New York University Hospital for Joint Diseases, New York, NY, USA.
New York University Hospital for Joint Diseases, New York, NY, USA.
J Shoulder Elbow Surg. 2018 Feb;27(2):282-290. doi: 10.1016/j.jse.2017.09.004.
We sought to determine whether professional baseball positional players who underwent medial ulnar collateral ligament (MUCL) reconstruction demonstrate decreases in performance on return to competition compared with preoperative performance metrics and their control-matched peers.
Data for 35 Major League Baseball positional players who underwent MUCL reconstruction during 31 seasons were obtained. Twenty-six players met inclusion criteria. Individual statistics for the 2 seasons immediately before injury and the 2 seasons after injury included wins above replacement (WAR), on-base plus slugging (OPS), and isolated power (ISO). Twenty-six controls matched by player position, age, plate appearances, and performance statistics were identified.
Of the 35 athletes who underwent surgery, 7 did not return to their preinjury level of competition (return to play rate of 80%). In comparing preinjury with postinjury statistics, players exhibited a significant decrease in plate appearances, at-bats, and WAR 2 seasons after injury but did not demonstrate declines in WAR 1 season after injury. Compared with matched controls, athletes who underwent MUCL reconstruction did not demonstrate significant decline in statistical performance, including OPS, WAR, and ISO, after return to play from surgery. Of all positional players, catchers undergoing surgery demonstrated lowest rates of return to play (56%) along with statistically significant decreases in home run rate, runs batted in, and ISO.

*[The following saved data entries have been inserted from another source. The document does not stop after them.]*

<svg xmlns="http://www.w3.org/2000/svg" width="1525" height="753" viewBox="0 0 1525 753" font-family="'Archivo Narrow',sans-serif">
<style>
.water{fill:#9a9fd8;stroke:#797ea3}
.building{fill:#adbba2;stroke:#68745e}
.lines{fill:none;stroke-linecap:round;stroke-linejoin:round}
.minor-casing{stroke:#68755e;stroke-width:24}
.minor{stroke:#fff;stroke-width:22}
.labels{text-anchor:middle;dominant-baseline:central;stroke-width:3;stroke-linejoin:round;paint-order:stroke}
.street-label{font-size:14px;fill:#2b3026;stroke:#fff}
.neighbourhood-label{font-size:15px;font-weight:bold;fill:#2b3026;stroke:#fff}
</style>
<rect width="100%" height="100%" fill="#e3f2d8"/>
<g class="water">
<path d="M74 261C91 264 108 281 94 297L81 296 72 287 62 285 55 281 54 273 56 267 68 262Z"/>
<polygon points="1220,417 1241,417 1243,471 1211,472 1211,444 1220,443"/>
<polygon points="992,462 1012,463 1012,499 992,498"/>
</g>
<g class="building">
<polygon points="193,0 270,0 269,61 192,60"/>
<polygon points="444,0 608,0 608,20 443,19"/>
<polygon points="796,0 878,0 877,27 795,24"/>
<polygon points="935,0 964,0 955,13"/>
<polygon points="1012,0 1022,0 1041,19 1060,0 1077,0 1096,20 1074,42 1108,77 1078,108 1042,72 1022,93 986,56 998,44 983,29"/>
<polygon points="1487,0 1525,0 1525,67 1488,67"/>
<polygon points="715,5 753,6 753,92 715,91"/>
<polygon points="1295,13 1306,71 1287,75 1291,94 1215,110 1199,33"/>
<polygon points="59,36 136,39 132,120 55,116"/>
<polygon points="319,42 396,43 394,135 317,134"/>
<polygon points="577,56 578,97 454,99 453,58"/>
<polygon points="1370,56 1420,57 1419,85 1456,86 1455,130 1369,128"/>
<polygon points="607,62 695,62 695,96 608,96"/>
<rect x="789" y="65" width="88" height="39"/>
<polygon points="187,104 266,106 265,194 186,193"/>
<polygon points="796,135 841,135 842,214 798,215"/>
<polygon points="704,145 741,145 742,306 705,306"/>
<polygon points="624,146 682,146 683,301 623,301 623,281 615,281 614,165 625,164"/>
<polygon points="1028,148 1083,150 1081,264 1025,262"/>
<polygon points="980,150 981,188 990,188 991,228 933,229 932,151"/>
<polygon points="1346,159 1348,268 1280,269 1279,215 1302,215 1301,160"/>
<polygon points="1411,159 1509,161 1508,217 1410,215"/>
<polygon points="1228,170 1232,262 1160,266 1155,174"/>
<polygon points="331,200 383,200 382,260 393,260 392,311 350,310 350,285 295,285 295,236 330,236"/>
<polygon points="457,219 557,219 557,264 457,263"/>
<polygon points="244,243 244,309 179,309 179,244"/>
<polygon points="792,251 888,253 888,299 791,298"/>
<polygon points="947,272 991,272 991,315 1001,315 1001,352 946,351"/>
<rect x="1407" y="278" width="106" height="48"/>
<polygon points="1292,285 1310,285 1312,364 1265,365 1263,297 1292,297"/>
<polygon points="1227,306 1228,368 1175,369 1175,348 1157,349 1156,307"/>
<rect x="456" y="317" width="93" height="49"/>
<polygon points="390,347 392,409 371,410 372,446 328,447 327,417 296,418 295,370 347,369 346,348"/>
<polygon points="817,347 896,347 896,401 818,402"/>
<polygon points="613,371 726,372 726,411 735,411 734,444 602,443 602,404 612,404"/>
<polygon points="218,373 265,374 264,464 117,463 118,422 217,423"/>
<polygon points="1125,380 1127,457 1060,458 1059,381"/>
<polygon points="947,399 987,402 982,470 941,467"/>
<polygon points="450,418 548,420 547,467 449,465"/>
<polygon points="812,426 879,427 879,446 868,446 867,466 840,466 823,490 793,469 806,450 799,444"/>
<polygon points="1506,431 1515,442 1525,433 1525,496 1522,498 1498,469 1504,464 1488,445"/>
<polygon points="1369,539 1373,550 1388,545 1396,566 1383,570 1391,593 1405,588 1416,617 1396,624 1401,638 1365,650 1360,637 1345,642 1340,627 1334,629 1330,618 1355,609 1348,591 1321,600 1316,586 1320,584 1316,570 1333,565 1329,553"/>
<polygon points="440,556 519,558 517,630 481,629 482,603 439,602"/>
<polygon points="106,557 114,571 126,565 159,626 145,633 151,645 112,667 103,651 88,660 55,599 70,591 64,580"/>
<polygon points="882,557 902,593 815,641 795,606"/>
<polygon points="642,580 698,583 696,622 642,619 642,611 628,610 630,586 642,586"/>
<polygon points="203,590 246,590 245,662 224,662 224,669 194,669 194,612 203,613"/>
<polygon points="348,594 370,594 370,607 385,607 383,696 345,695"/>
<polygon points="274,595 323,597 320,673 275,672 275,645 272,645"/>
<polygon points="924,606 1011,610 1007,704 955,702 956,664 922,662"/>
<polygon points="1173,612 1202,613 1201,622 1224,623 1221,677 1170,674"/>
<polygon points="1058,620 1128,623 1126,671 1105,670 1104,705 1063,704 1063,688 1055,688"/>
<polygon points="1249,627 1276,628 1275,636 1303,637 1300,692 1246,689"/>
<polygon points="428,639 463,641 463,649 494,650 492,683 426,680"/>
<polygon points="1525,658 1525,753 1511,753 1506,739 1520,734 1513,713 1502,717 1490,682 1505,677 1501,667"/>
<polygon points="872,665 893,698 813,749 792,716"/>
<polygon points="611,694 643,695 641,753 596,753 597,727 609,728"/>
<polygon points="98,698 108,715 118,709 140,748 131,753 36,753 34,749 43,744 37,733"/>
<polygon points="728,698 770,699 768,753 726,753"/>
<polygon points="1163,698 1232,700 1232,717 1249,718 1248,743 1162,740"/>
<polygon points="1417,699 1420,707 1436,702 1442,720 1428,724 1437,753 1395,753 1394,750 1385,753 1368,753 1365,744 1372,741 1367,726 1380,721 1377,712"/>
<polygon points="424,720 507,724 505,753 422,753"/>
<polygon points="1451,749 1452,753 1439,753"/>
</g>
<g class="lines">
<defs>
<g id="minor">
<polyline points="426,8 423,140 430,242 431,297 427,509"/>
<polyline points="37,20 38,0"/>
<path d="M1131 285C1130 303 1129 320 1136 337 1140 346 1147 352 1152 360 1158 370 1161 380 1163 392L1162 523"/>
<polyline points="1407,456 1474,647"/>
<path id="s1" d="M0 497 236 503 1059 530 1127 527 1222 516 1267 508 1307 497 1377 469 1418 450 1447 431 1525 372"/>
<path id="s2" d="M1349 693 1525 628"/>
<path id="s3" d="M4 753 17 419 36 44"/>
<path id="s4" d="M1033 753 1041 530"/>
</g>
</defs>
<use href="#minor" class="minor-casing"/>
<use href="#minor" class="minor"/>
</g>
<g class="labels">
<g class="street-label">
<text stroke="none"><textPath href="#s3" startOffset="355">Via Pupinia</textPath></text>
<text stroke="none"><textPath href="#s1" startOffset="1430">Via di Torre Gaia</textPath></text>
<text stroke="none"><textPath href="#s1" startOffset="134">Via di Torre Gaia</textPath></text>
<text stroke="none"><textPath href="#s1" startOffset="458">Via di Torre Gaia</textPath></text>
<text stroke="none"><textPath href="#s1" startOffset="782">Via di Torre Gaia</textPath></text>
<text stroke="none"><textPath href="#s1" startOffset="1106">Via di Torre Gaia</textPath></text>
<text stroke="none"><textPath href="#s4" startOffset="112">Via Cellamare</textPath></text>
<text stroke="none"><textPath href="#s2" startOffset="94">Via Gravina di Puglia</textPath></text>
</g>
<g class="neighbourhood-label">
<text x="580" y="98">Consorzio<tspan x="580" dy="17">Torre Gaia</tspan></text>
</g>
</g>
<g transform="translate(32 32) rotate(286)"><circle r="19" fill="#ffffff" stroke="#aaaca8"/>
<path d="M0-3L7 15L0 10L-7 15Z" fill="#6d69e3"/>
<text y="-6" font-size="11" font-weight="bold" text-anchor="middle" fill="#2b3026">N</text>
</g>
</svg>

Major League Baseball positional players undergoing MUCL reconstruction can reasonably expect to return to their preinjury level of competition and performance after surgery compared with their peers. Positional players return to play at a rate comparable to that of pitchers; catchers may experience more difficultly in returning to preinjury levels of play.
我们旨在确定接受内侧尺侧副韧带(MUCL)重建的职业棒球运动员在重返比赛时的表现是否与术前表现指标和他们的对照组相比有所下降。
获得了 31 个赛季中接受 MUCL 重建的 35 名美国职业棒球大联盟位置球员的数据。26 名球员符合纳入标准。受伤前的 2 个赛季和受伤后的 2 个赛季的个人统计数据包括替代胜利(WAR)、上垒加打点(OPS)和独立力量(ISO)。通过球员位置、年龄、出场次数和表现统计数据确定了 26 名匹配对照。
在接受手术的 35 名运动员中,有 7 名运动员未能恢复到受伤前的比赛水平(重返比赛率为 80%)。在比较受伤前后的统计数据时,球员在受伤后 2 个赛季的出场次数、击球次数和 WAR 显著下降,但在受伤后 1 个赛季的 WAR 没有下降。与匹配对照相比,接受 MUCL 重建的运动员在手术后重返比赛后,其统计表现(包括 OPS、WAR 和 ISO)并未出现显著下降。在所有位置球员中,接受手术的接球手重返比赛的比率最低(56%),并且在本垒打率、打点和 ISO 方面也出现了统计学上的显著下降。
接受 MUCL 重建的美国职业棒球大联盟位置球员在手术后可以合理地期望恢复到受伤前的比赛水平和表现,与他们的同龄人相比。位置球员的重返比赛率与投手相当;接球手可能更难以恢复到受伤前的比赛水平。